N’oublions pas également l’aspect émotionnel, face à ce nouveau monde automobile. Malgré la puissances démesurée des futurs hypercars ou le couple omniprésent des véhicules plus accessibles, le caractère d'une motorisation électrique, est exactement le même, chez toutes les marques automobiles. Pas de caractère particulier donc, et aucune sonorité qui pourraient procurer quelques frissons, le futur automobile sera surtout pratique. La voiture sera un engin exclusivement fait pour nous déplacer, et le client aura certainement à cœur de garder son véhicule le plus longtemps possible.

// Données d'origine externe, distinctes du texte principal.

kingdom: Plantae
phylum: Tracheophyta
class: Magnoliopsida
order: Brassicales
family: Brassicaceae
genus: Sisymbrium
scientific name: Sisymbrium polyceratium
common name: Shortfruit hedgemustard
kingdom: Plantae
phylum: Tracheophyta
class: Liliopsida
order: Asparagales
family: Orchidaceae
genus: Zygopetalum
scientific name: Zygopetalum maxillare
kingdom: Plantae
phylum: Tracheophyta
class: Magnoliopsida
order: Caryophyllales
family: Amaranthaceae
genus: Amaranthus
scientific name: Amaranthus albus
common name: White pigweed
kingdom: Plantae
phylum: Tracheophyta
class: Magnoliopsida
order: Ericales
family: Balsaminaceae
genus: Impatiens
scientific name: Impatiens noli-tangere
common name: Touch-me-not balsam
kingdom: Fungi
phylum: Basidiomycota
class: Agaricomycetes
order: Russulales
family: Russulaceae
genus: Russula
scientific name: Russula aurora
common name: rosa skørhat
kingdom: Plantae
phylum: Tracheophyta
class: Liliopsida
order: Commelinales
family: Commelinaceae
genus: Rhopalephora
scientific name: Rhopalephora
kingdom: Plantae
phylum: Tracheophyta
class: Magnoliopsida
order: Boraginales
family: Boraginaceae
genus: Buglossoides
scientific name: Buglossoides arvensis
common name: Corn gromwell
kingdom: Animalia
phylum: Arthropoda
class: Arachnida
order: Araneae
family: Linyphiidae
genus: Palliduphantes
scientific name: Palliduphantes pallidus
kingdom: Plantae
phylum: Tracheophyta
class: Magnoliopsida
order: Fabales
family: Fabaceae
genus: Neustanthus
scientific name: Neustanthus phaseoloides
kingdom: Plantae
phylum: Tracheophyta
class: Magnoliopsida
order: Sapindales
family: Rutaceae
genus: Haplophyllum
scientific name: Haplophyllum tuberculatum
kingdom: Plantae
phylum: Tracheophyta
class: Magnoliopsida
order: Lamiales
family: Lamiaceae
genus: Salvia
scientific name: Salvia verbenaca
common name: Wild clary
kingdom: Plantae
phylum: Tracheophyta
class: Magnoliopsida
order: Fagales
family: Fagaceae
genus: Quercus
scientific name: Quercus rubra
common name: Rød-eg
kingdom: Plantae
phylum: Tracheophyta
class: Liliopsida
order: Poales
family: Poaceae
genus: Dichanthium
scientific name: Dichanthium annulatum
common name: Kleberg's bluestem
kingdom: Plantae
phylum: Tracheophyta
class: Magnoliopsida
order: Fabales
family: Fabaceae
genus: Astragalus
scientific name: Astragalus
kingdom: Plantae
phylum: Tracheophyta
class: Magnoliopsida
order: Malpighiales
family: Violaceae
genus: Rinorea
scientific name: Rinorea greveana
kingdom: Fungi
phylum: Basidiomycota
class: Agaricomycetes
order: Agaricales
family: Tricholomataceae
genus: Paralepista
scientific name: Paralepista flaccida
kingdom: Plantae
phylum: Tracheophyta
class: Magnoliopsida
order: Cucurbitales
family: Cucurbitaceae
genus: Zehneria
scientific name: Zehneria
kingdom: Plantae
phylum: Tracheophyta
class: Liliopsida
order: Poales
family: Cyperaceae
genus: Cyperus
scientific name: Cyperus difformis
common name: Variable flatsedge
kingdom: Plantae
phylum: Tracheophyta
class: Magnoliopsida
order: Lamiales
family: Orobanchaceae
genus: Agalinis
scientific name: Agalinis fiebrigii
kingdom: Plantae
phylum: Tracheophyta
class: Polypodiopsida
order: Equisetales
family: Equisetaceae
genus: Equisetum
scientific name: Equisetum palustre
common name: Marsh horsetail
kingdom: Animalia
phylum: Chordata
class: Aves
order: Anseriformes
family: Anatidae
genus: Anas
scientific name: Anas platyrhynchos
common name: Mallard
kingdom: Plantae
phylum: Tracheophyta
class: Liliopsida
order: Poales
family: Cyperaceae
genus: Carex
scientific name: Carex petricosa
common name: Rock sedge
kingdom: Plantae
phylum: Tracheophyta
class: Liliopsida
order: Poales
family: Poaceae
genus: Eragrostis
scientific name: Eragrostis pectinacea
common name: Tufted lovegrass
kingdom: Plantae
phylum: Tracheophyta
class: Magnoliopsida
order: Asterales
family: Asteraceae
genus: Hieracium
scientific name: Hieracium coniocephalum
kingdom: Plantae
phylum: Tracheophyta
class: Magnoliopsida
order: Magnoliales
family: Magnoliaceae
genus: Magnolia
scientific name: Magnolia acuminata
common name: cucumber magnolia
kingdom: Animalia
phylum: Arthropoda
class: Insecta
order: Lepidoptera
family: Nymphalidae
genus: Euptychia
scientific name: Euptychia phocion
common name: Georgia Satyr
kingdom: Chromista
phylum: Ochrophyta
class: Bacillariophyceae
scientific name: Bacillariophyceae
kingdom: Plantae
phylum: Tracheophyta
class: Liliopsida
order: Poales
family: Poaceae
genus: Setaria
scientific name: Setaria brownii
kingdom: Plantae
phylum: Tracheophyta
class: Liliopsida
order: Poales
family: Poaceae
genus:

C'est à peu près la seule bonne nouvelle, puisque l'entretien sera quasiment nul et les futurs batteries auront certainement une durée de vie appréciable d’ici là. Il faut s’attendre à une explosion des ventes de véhicules thermiques en 2033 et 2034 pour les passionnés et les futurs collectionneurs, et à un ralentissement du marché à partir de 2035. Le but sera certainement de faire un maximum d’économies à l'avenir, et de se concentrer sur d'autres loisirs.

 

  En attendant, les constructeurs automobiles occidentaux et nos chères marques françaises, sont peut-être déjà en sursis. Dominer le marché automobile mondial est souvent un bel indicateur économique, et l'occident est sur le point de perdre son hégémonie face à des pays mieux lotis et mieux préparés. Les Etats-Unis et l'Europe, ne sont effectivement pas en position de force. Les pays asiatiques (Japon ou Corée) seront relativement épargnés, mais la Chine est bel et bien, le nouvel eldorado du monde automobile. Comme l’empire romain à la fin du 5ème siècle, le monde occidental est sur le point d’imploser.